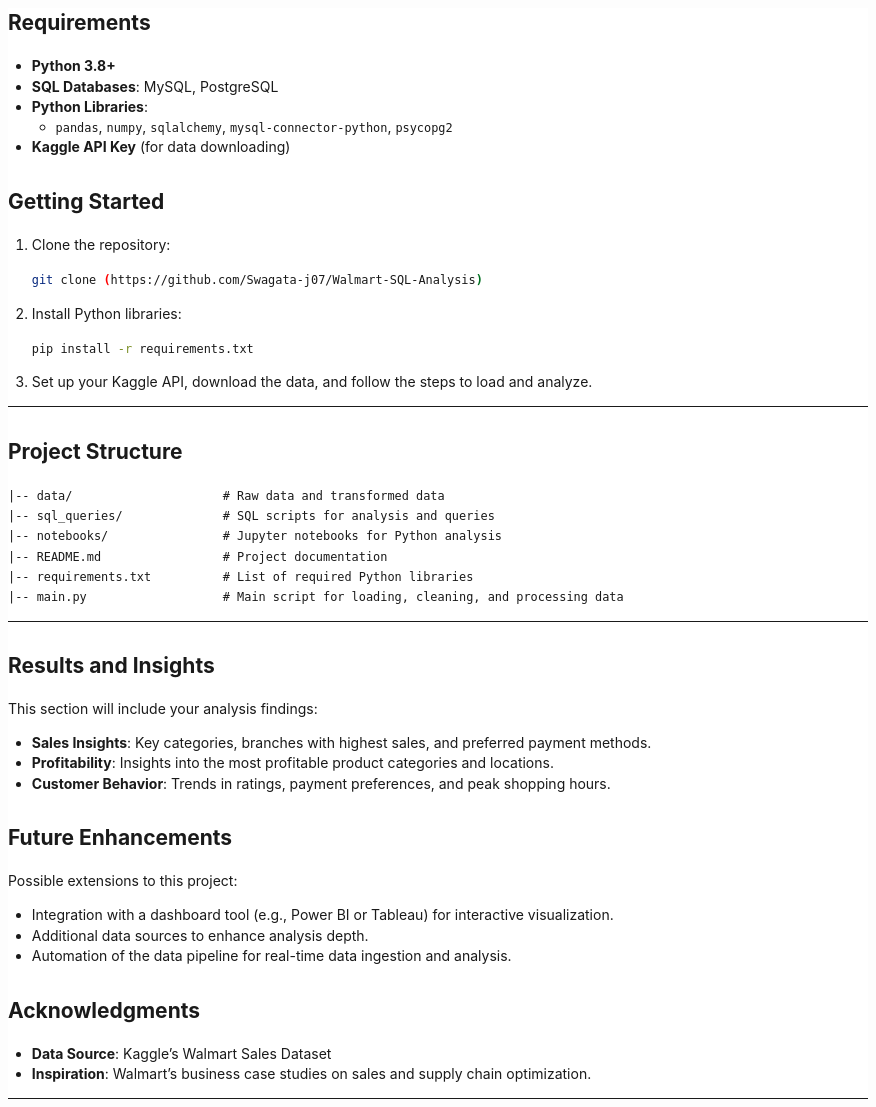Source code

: 

## Requirements

- **Python 3.8+**
- **SQL Databases**: MySQL, PostgreSQL
- **Python Libraries**:
  - `pandas`, `numpy`, `sqlalchemy`, `mysql-connector-python`, `psycopg2`
- **Kaggle API Key** (for data downloading)

## Getting Started

1. Clone the repository:
   ```bash
   git clone (https://github.com/Swagata-j07/Walmart-SQL-Analysis)
   ```
2. Install Python libraries:
   ```bash
   pip install -r requirements.txt
   ```
3. Set up your Kaggle API, download the data, and follow the steps to load and analyze.

---

## Project Structure

```plaintext
|-- data/                     # Raw data and transformed data
|-- sql_queries/              # SQL scripts for analysis and queries
|-- notebooks/                # Jupyter notebooks for Python analysis
|-- README.md                 # Project documentation
|-- requirements.txt          # List of required Python libraries
|-- main.py                   # Main script for loading, cleaning, and processing data
```
---

## Results and Insights

This section will include your analysis findings:
- **Sales Insights**: Key categories, branches with highest sales, and preferred payment methods.
- **Profitability**: Insights into the most profitable product categories and locations.
- **Customer Behavior**: Trends in ratings, payment preferences, and peak shopping hours.

## Future Enhancements

Possible extensions to this project:
- Integration with a dashboard tool (e.g., Power BI or Tableau) for interactive visualization.
- Additional data sources to enhance analysis depth.
- Automation of the data pipeline for real-time data ingestion and analysis.


## Acknowledgments

- **Data Source**: Kaggle’s Walmart Sales Dataset
- **Inspiration**: Walmart’s business case studies on sales and supply chain optimization.

---











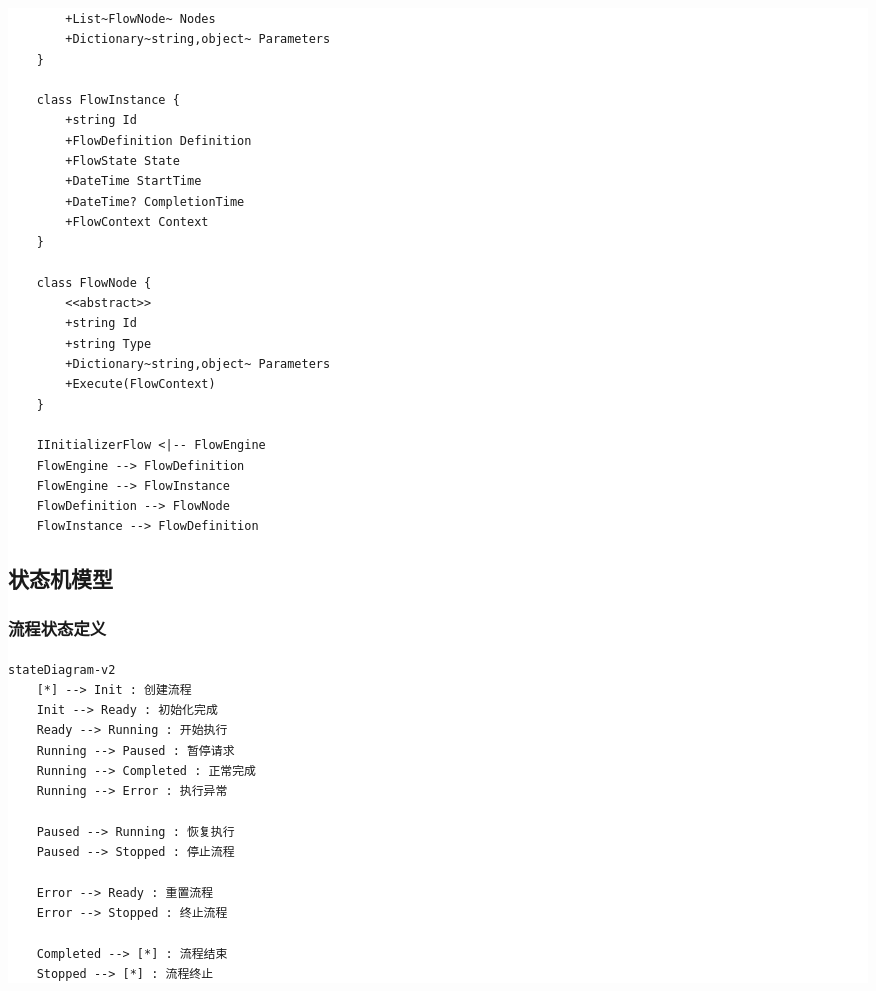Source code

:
 ```mermaid
        +List~FlowNode~ Nodes
        +Dictionary~string,object~ Parameters
    }
    
    class FlowInstance {
        +string Id
        +FlowDefinition Definition
        +FlowState State
        +DateTime StartTime
        +DateTime? CompletionTime
        +FlowContext Context
    }
    
    class FlowNode {
        <<abstract>>
        +string Id
        +string Type
        +Dictionary~string,object~ Parameters
        +Execute(FlowContext)
    }
    
    IInitializerFlow <|-- FlowEngine
    FlowEngine --> FlowDefinition
    FlowEngine --> FlowInstance
    FlowDefinition --> FlowNode
    FlowInstance --> FlowDefinition
```

## 状态机模型

### 流程状态定义

```mermaid
stateDiagram-v2
    [*] --> Init : 创建流程
    Init --> Ready : 初始化完成
    Ready --> Running : 开始执行
    Running --> Paused : 暂停请求
    Running --> Completed : 正常完成
    Running --> Error : 执行异常
    
    Paused --> Running : 恢复执行
    Paused --> Stopped : 停止流程
    
    Error --> Ready : 重置流程
    Error --> Stopped : 终止流程
    
    Completed --> [*] : 流程结束
    Stopped --> [*] : 流程终止
```
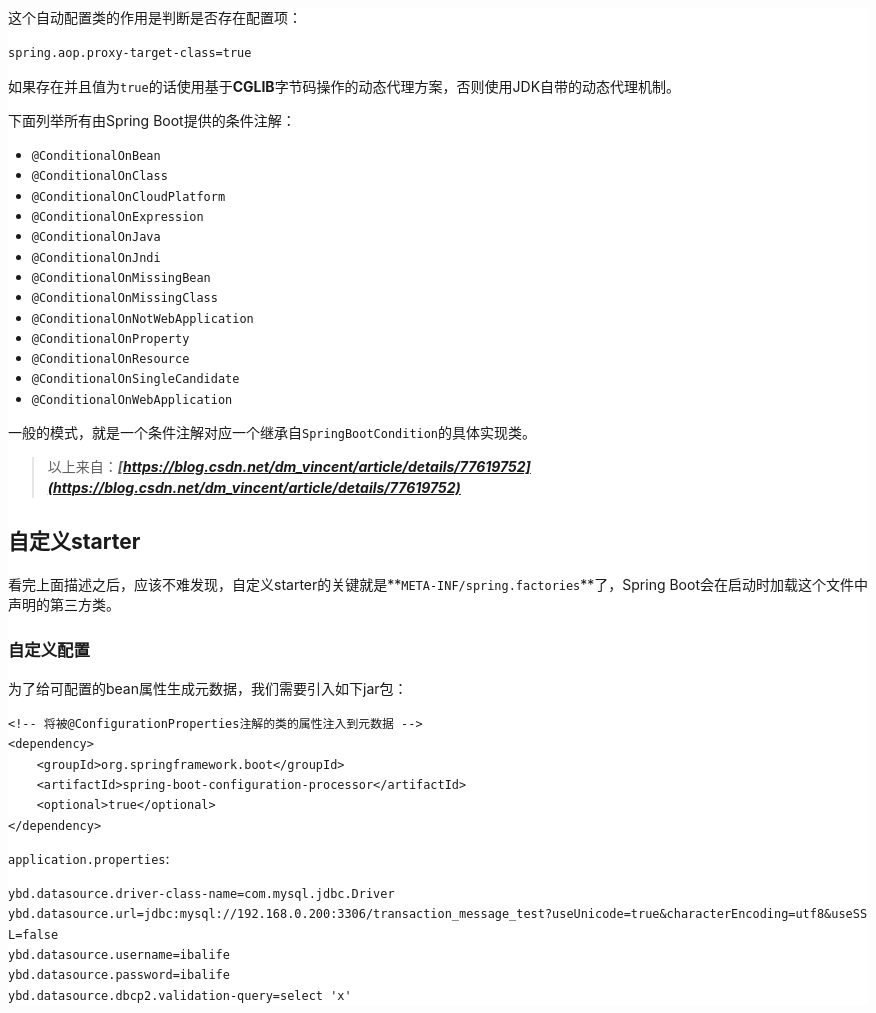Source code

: 这个自动配置类的作用是判断是否存在配置项：

```
spring.aop.proxy-target-class=true
```

如果存在并且值为`true`的话使用基于**CGLIB**字节码操作的动态代理方案，否则使用JDK自带的动态代理机制。

下面列举所有由Spring Boot提供的条件注解：

- `@ConditionalOnBean`
- `@ConditionalOnClass`
- `@ConditionalOnCloudPlatform`
- `@ConditionalOnExpression`
- `@ConditionalOnJava`
- `@ConditionalOnJndi`
- `@ConditionalOnMissingBean`
- `@ConditionalOnMissingClass`
- `@ConditionalOnNotWebApplication`
- `@ConditionalOnProperty`
- `@ConditionalOnResource`
- `@ConditionalOnSingleCandidate`
- `@ConditionalOnWebApplication`

一般的模式，就是一个条件注解对应一个继承自`SpringBootCondition`的具体实现类。

> 以上来自：***[https://blog.csdn.net/dm_vincent/article/details/77619752](https://blog.csdn.net/dm_vincent/article/details/77619752)***

## 自定义starter

看完上面描述之后，应该不难发现，自定义starter的关键就是**`META-INF/spring.factories`**了，Spring Boot会在启动时加载这个文件中声明的第三方类。

### 自定义配置

为了给可配置的bean属性生成元数据，我们需要引入如下jar包：

```
<!-- 将被@ConfigurationProperties注解的类的属性注入到元数据 -->
<dependency>
    <groupId>org.springframework.boot</groupId>
    <artifactId>spring-boot-configuration-processor</artifactId>
    <optional>true</optional>
</dependency>
```

`application.properties`:

```
ybd.datasource.driver-class-name=com.mysql.jdbc.Driver
ybd.datasource.url=jdbc:mysql://192.168.0.200:3306/transaction_message_test?useUnicode=true&characterEncoding=utf8&useSSL=false
ybd.datasource.username=ibalife
ybd.datasource.password=ibalife
ybd.datasource.dbcp2.validation-query=select 'x'
```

#### [Activity]
All lines of the data above that include the word "true" must be shown.

#### [Expected output]
spring.aop.proxy-target-class=true
如果存在并且值为`true`的话使用基于**CGLIB**字节码操作的动态代理方案，否则使用JDK自带的动态代理机制。
    <optional>true</optional>
ybd.datasource.url=jdbc:mysql://192.168.0.200:3306/transaction_message_test?useUnicode=true&characterEncoding=utf8&useSSL=false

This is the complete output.